The geological value of the Cap de Creus area lies on the fact that it displays a great variety of key structures. Most of the exposed structures are self-explanatory and there is no need for speculation or extrapolations.
The relevance of the Geology of the Cap de Creus was first disseminated internationally in 1979 with the International Conference on Shear Zones in Rocks (the 3rd precursor of the present-day DRT meetings). From Catalan universities, Pere Santanach, Vicente Morales, Joan Manel Orta, Mariona Losantos, Joan (Ramírez) Palau, Josep Maria Casas, Amparo García-Celma and Felip Ortuño joined the research in Cap de Creus. In the early nineties Elena Druguet started her research in the area that continues nowadays. Albert Griera also did his Ph.D. thesis in this area. Many foreign researchers have visited the region, some of them being involved in research. Among them, Stan White and Carol Simpson were the first to collaborate with Jordi. Later, Gerard Bossière, Donny Hutton, Cees Passchier, Pia Victor, Paul Bons, Ian Alsop, Peter Hudleston, Dyanna Czeck and Isadora Mariani have collaborated with the MIET research group. Others, like Sandra Piazolo and Florian Fusseis, impressed by the suitability of the structures, also performed their investigations here.

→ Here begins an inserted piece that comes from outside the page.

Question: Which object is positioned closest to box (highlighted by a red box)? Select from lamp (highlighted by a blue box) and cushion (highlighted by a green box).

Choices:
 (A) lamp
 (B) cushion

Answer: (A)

Pere Enrique, K.W. Damm, Joan Carles Melgarejo, Mercè Corbella, Pura Alfonso, Montserrat Liesa and Marina Navidad have also done research in Cap de Creus from the petrological, mineralogical or geochronological perspectives, particularly devoted to the study of the pegmatite dyke swarm and the pre-Variscan igneous rocks.
An outstanding quality of the area is that it allows conclusions to be drawn that are beyond the regional interest, it is simply full of textbook examples of structures. Most of the thematic subjects are related to shear zones. One of the first papers relating folds in a shear zone with shear sense came out in 1973 using examples from the Cala Prona - el Llimac shear zone. Later, accurate studies on sheath fold evolution were presented using examples from here. The first published example of shear bands was taken from the Cala Sardina shear zone. A better understanding of the peculiarities of shear zones in foliated rocks was also based on Cap the Creus examples. In 1977, the relationship between fabric asymmetries and shear sense was first reported at the Leiden Conference (DRT precursor), using quartz-mylonite fabrics from this area. The subsequent discussion on c-axis quartz fabric rotations versus constant orientation with regard to the shear plane was based on published data from Cap de Creus. The present-day ongoing discussion of shear zones nucleating as buckling instabilities or evolving from brittle precursors is based, among others, on Cap de Creus examples.
More recently, Cap de Creus has furnished many examples of the problems associated with relating local strain regime with regional strain, and the complex relations between rock symmetries and asymmetries and kinematics. It has also provided important insights into the relationships between deformation, metamorphism, anatexis and magmatism, and the significance of some magmatic structures, such as the apparent boudinage of dykes and anatectic leucosomes. Another aspect that transcends the regional interest of the area is the well documented LP/HT metamorphism and granitoid emplacement in a transpressive regime.
The area is well suited to educational and research purposes. Each year many Universities visit Cap de Creus, where teaching and research will likely continue and increase in the coming years. As Win Means stated when he visited the area, a detail study of an appropriate square meter can furnish enough information to develop a whole Ph.D. thesis. The authors of this guide are ready to continue their research in Cap de Creus and are open to collaborate with researchers that share the same enthusiasm and dedication.